Normalized Applications Are Slow On A Huge Scale
Why couldn’t I just have a table, with all the data I needed for that page? Then for other pages, I could have the same data duplicated! This would actually take stress away from the JOIN, and just let me get data from either location. When an update was done, say the user updates his address, it would be updated in two locations. Is that all that bad? I don’t think it is. Just add some constraints, and make sure the application layer follows the constraints.
If Web 2.0 is all about sorting data, indexing our knowledge, sharing our knowledge, speed in development, speed in viewing Web 2.0 applications, and scaling your sites quickly should you’re site become the next YouTube, I challenge you to do this successfully with a normalized database full of joins, stored procs, views, and transactions. You might do it, but you will need an army of rocket scientists to do it.

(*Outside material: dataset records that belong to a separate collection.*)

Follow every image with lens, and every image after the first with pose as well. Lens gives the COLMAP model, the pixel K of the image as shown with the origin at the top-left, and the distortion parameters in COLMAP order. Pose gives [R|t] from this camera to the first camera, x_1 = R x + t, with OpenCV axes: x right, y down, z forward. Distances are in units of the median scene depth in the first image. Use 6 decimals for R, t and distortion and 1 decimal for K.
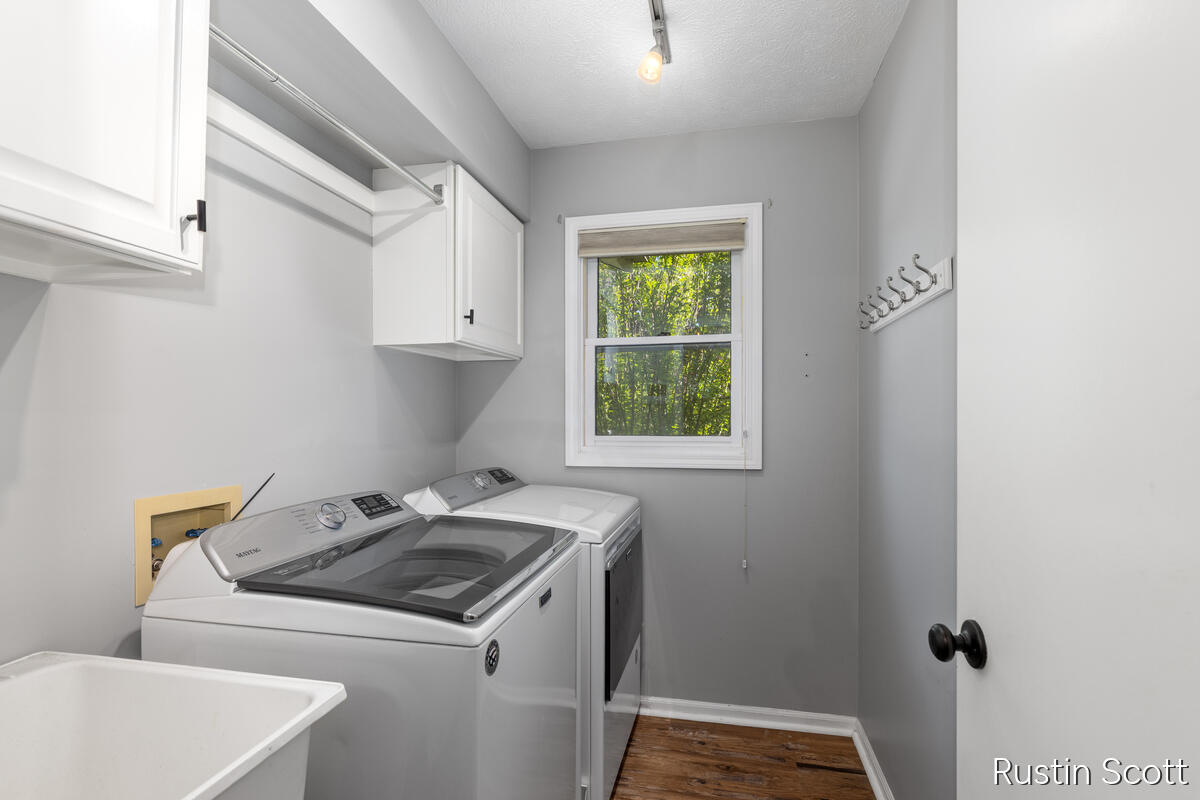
lens RADIAL K [[548.9, 0, 600.0], [0, 548.9, 400.0], [0, 0, 1]] dist [0.001405, -0.000077]
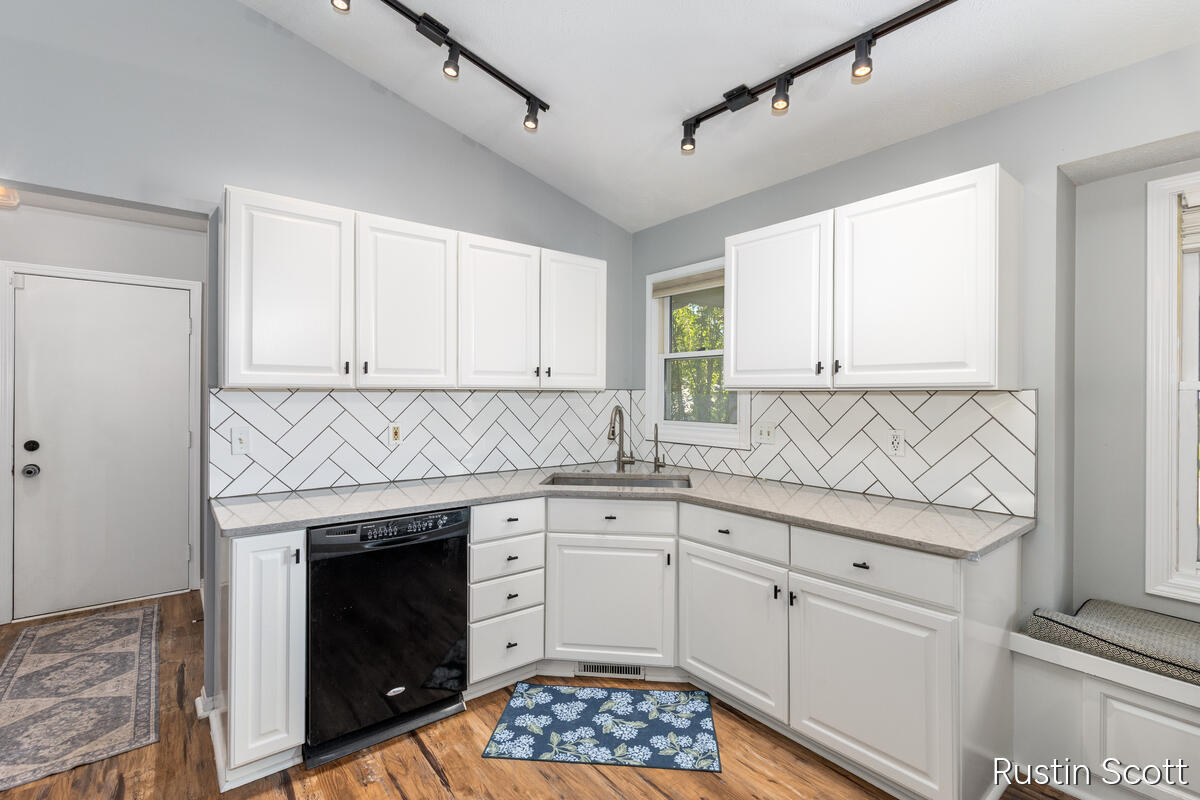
lens RADIAL K [[548.9, 0, 600.0], [0, 548.9, 400.0], [0, 0, 1]] dist [0.001405, -0.000077]
pose [[0.772770, 0.005507, -0.634662, 0.794220], [-0.000923, 0.999971, 0.007553, -0.000472], [0.634685, -0.005251, 0.772753, -0.243773]]
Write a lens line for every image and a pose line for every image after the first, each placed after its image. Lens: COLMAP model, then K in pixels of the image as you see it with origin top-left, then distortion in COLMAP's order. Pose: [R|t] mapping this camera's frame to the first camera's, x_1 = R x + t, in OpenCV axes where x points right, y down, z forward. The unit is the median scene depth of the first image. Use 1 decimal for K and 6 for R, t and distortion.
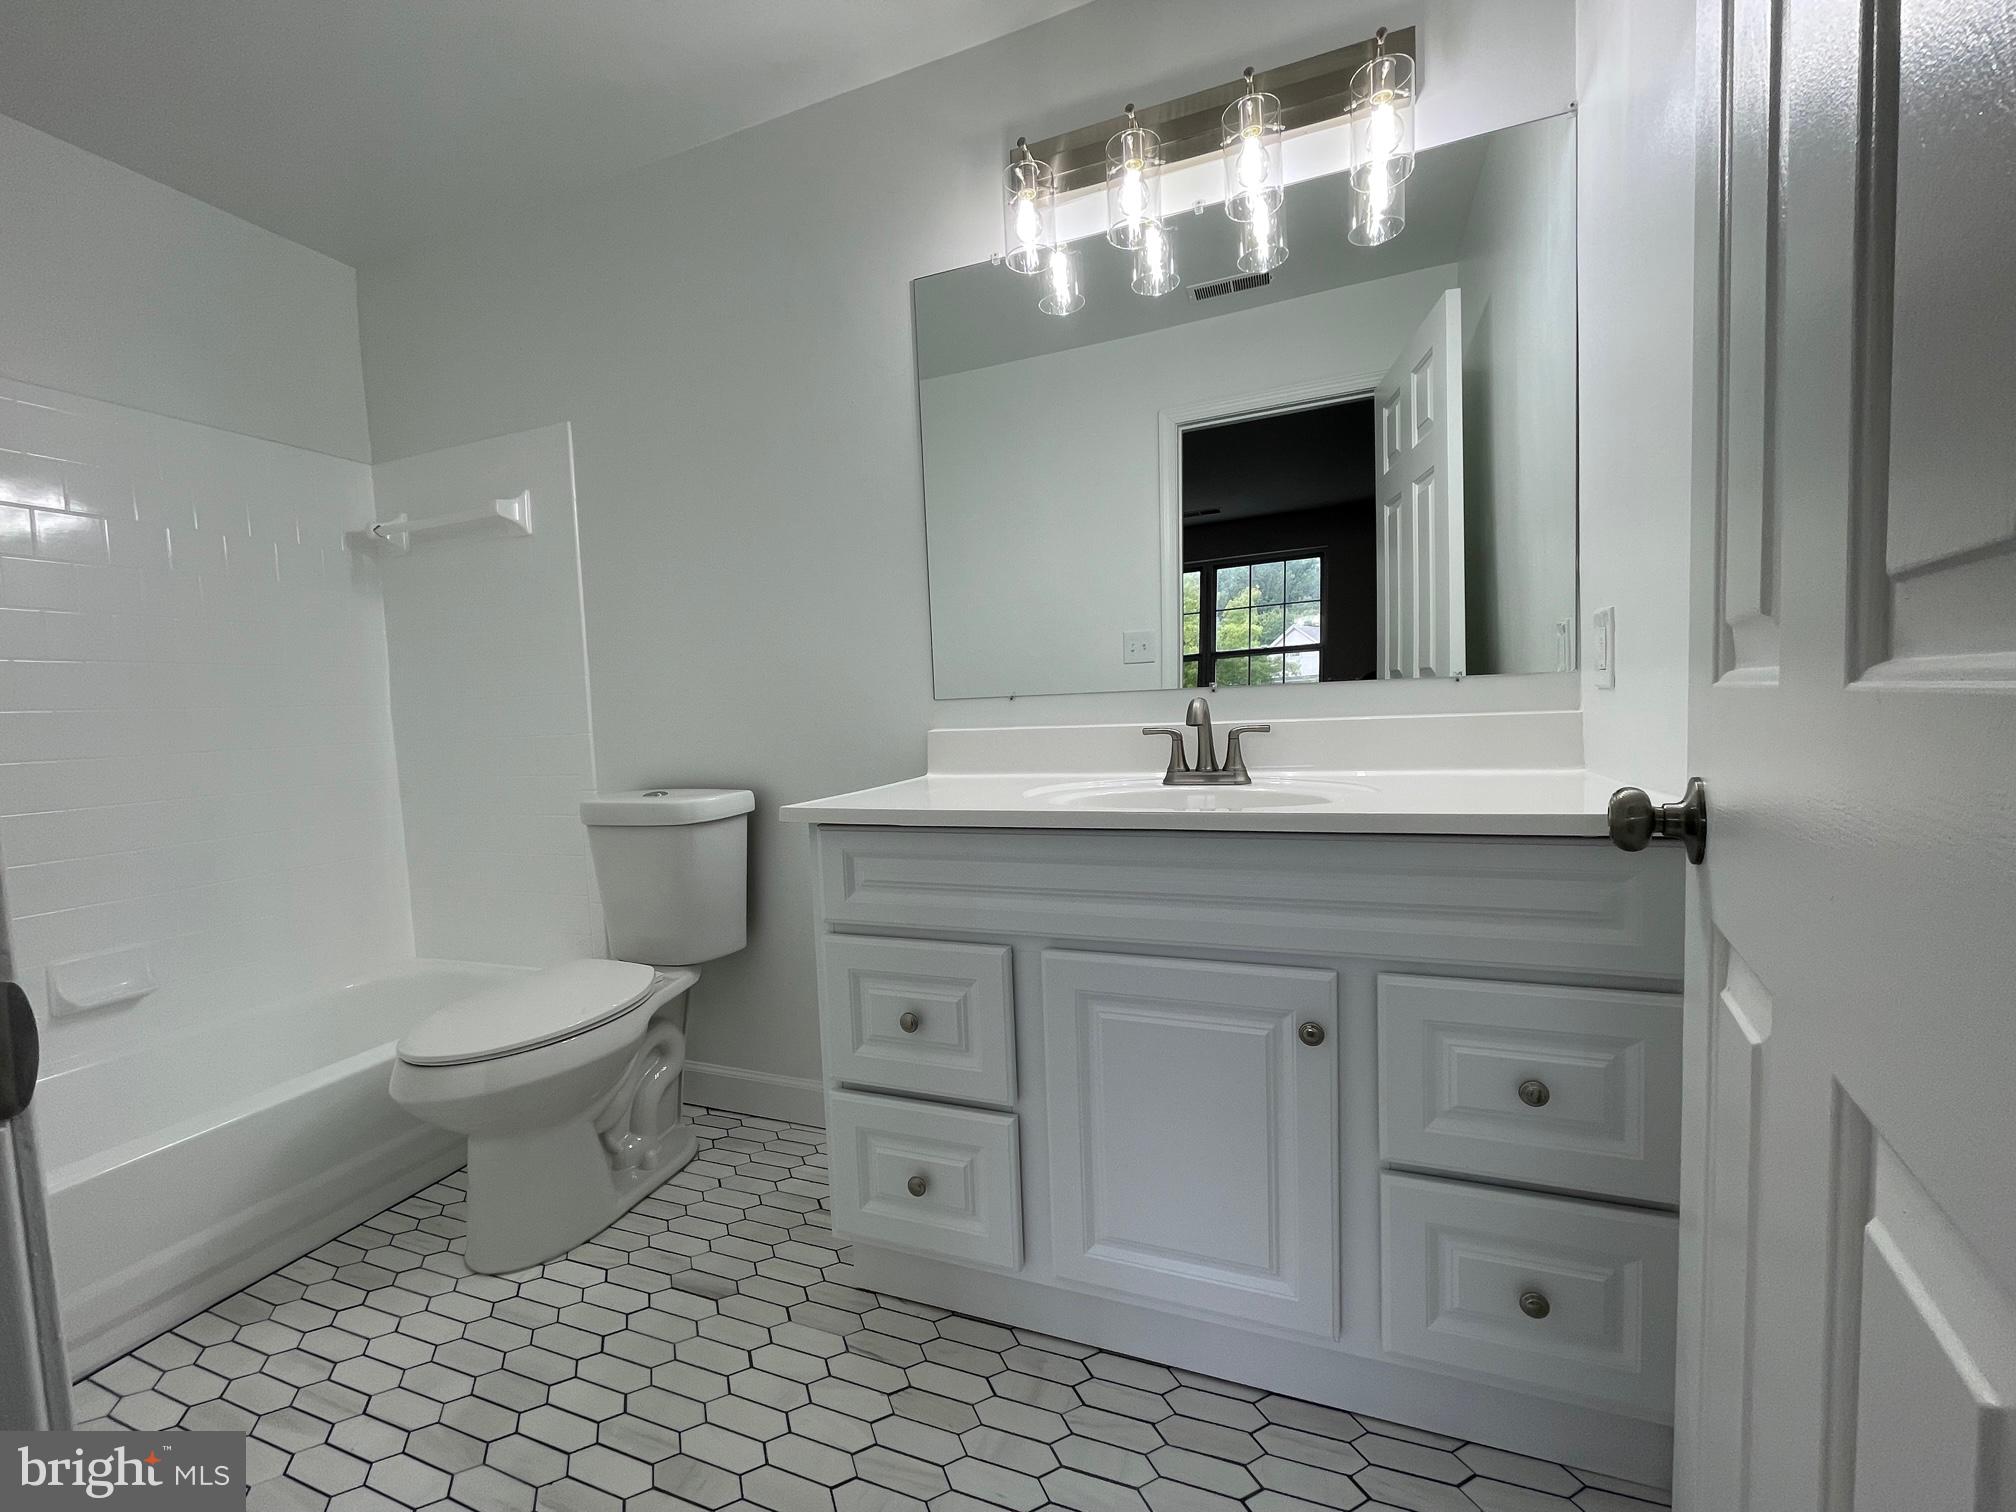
lens RADIAL K [[811.9, 0, 1009.0], [0, 811.9, 749.3], [0, 0, 1]] dist [-0.001764, -0.000982]
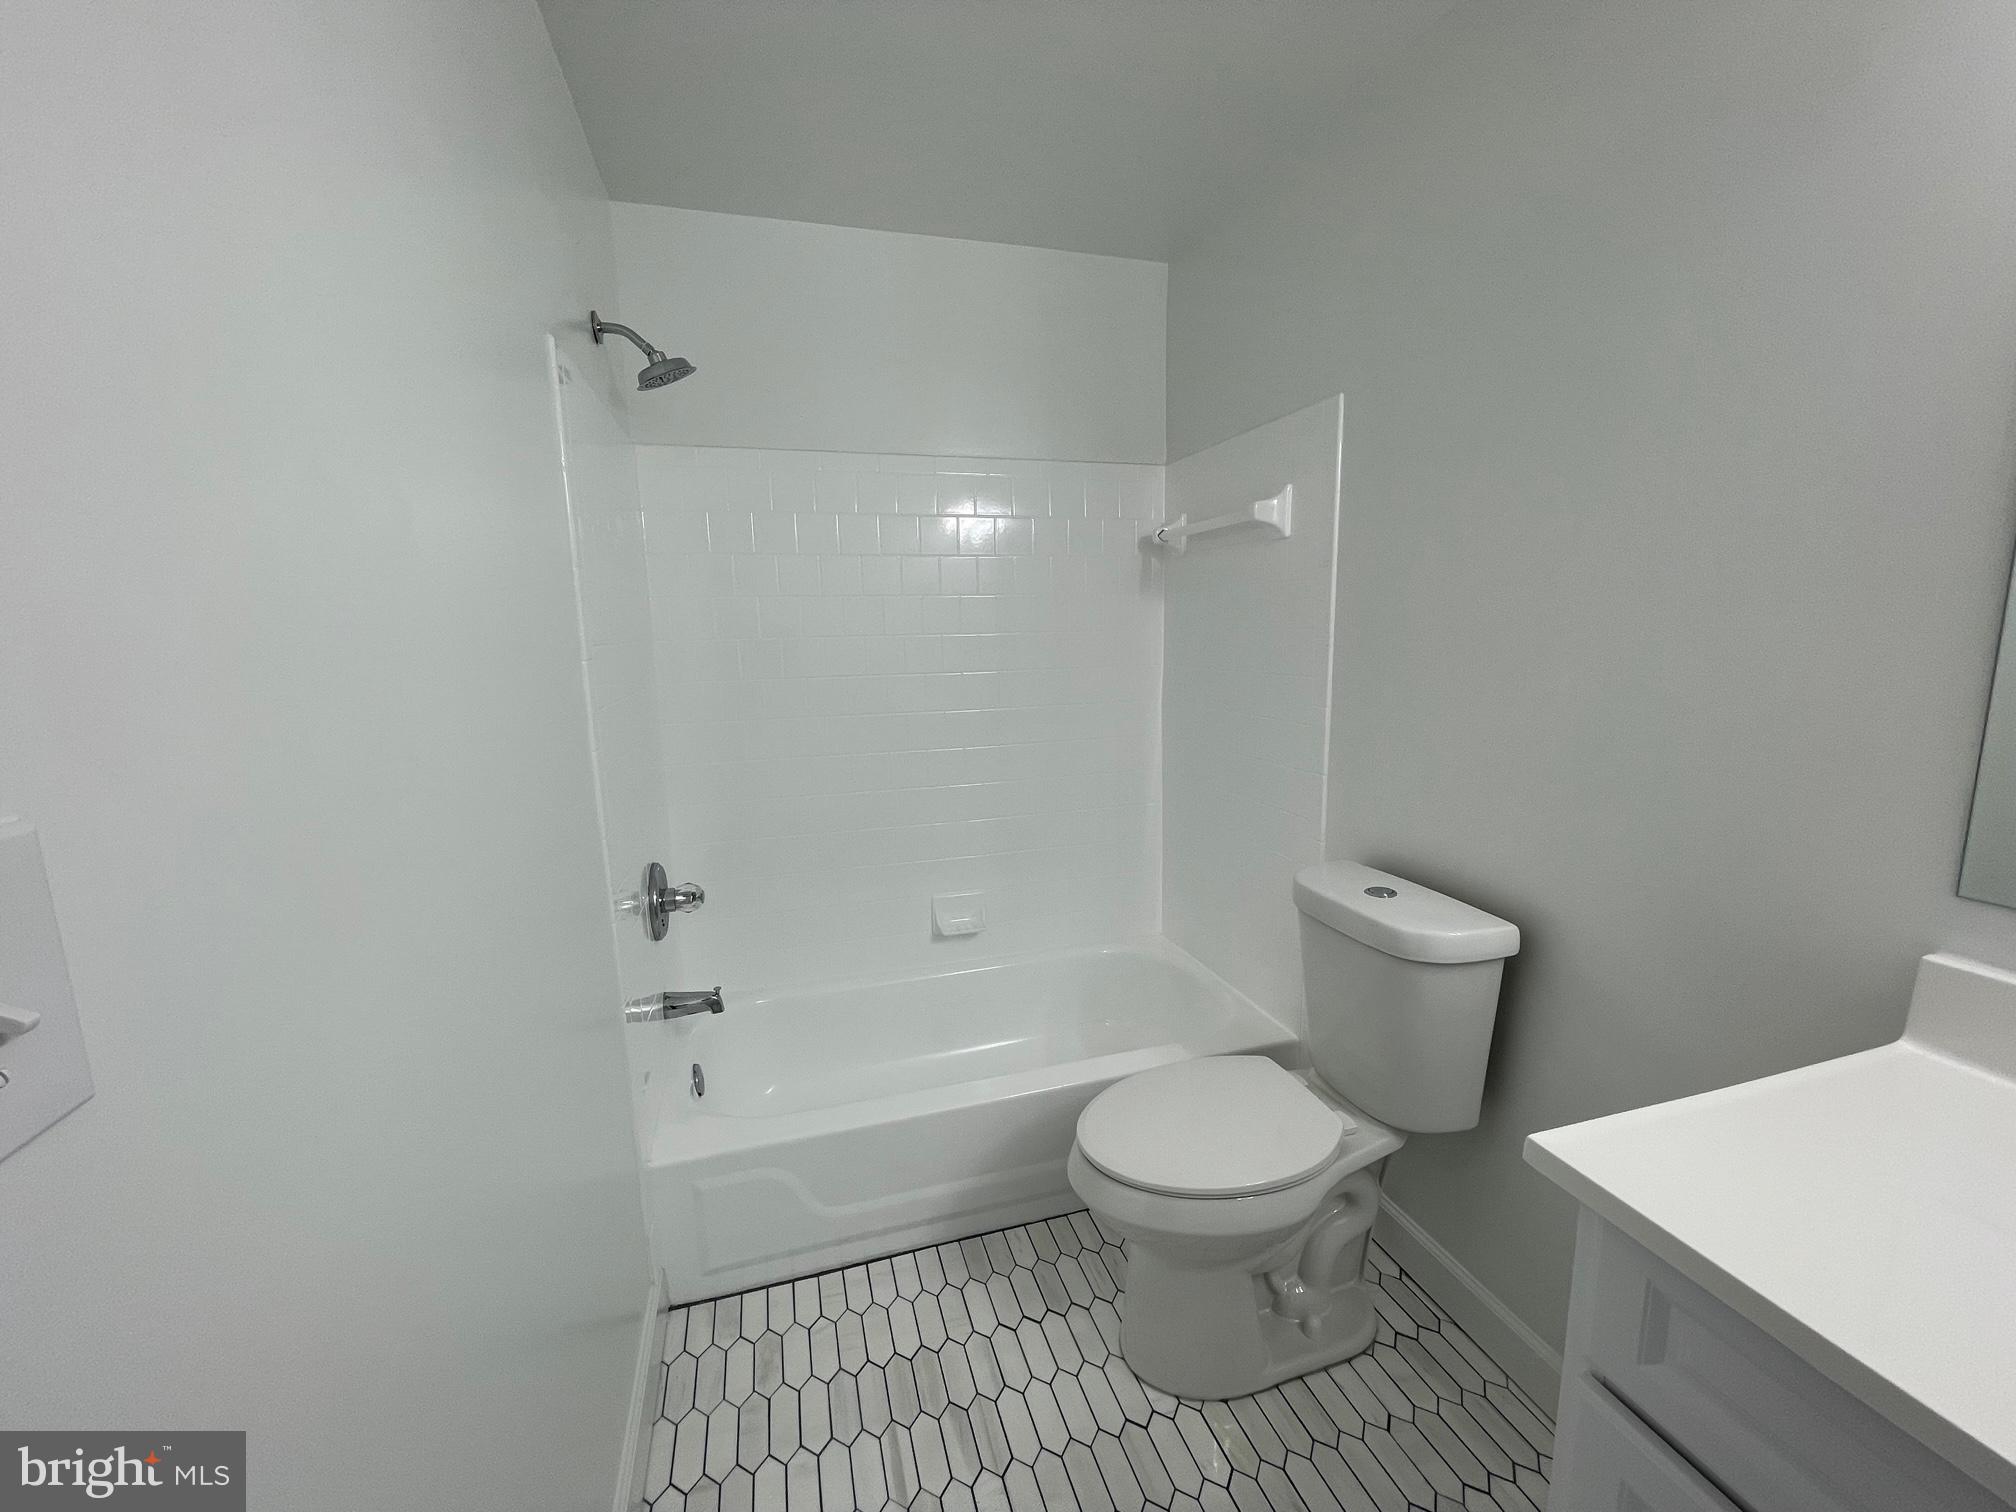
lens RADIAL K [[811.9, 0, 1023.1], [0, 811.9, 758.3], [0, 0, 1]] dist [-0.001764, -0.000982]
pose [[0.615235, 0.155574, -0.772841, -0.069243], [-0.055670, 0.986461, 0.154259, -0.168145], [0.786376, -0.051882, 0.615566, 0.266539]]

Do whatever works for your environment. In an enterprise environment where you are working with financials and maybe have 1,000 people entering data and reading data, by all means, normalize your data. If you are writing an application in the web world, where one day you might have 100 users, and a month later, 10,000,000 users, you better have a quick way of scaling! If you have kept your database de-normalized, and just have tables, and your database is basically a storage area, and has no business logic whatsoever, you will be able to quickly scale your web application by adding servers, replicating code across your web farm, and even putting in cool appliances like BIG-IP in place to cache data and load balance your web farm.
Good luck doing this in a normalized database. You will be able to, you will just be crying the whole way.
So, What Should We Do?
If you are doing more writing than reading, stick to normalized databases. If you are doing more reading than writing, still normalize… but then denormalize your data! Look at the web forms and pages you will have, and see what data will always be displayed, and if you have 18 tables needed to display a users profile, denormalize the data! Imagine what would happen if you have 10,000,000 users reading profiles and running joins on 18 tables.
One of the Reasons for Web 1.0 Failure
I would argue that a big reason Web 1.0 companies failed was because you had an army of people getting money from VC’s, getting expensive DBA’s, armies worth, to write complex normalized databases, then getting web guys to create the application layers for these complex databases. Why is this the reason for failure? You had slow performing sites that didn’t scale. You had tons of bugs, bad performance, and sites and ideas that never even launched because they were “in development” forever! In Web 2.0 you have things like Ruby on Rails, AJAX, and companies like eBay that rely on denormalized databases to scale. You have good looking, fast performing, scalable web sites that are built fast, and not on overly normalized databases.
If you have read this far, I should share some sites with you that give me some legs to stand on for my arguments:
- Normalization is for Sissies
Pat Helland – Database Guru from Microsoft, also had a stint at Amazon.
- Data normalization, is it really that good?
Let the comment bashing on denormalization begin!